• **Exercise goal**: Which lines in the records below contain the word "Firenze"? Pull out every one of them, and treat uppercase and lowercase as different.

• **Entries provided**:
◇ ◇ ◇ ◇ ◇

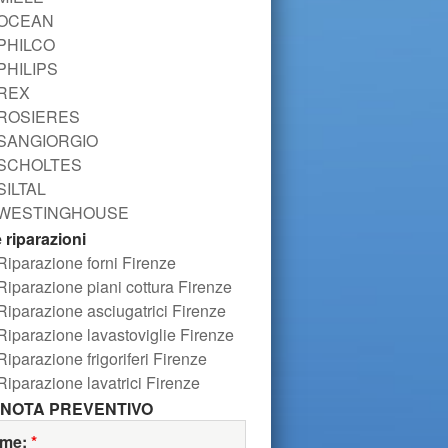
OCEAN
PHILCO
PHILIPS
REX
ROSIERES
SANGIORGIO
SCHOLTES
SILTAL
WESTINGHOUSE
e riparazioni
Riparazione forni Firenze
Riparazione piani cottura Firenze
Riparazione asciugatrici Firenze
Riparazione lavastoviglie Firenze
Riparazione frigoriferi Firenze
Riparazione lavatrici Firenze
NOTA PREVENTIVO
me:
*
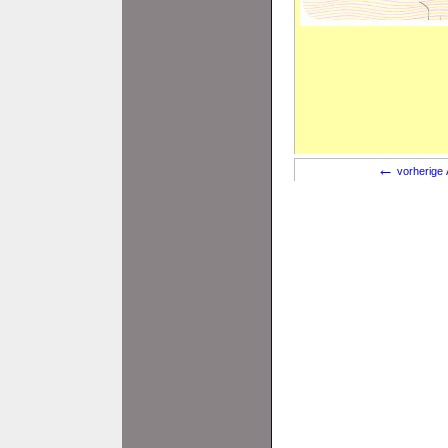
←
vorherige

◇ ◇ ◇ ◇ ◇

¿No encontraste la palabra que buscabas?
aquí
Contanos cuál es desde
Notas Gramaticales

◇ ◇ ◇ ◇ ◇

• **Your response**:
Riparazione forni Firenze
Riparazione piani cottura Firenze
Riparazione asciugatrici Firenze
Riparazione lavastoviglie Firenze
Riparazione frigoriferi Firenze
Riparazione lavatrici Firenze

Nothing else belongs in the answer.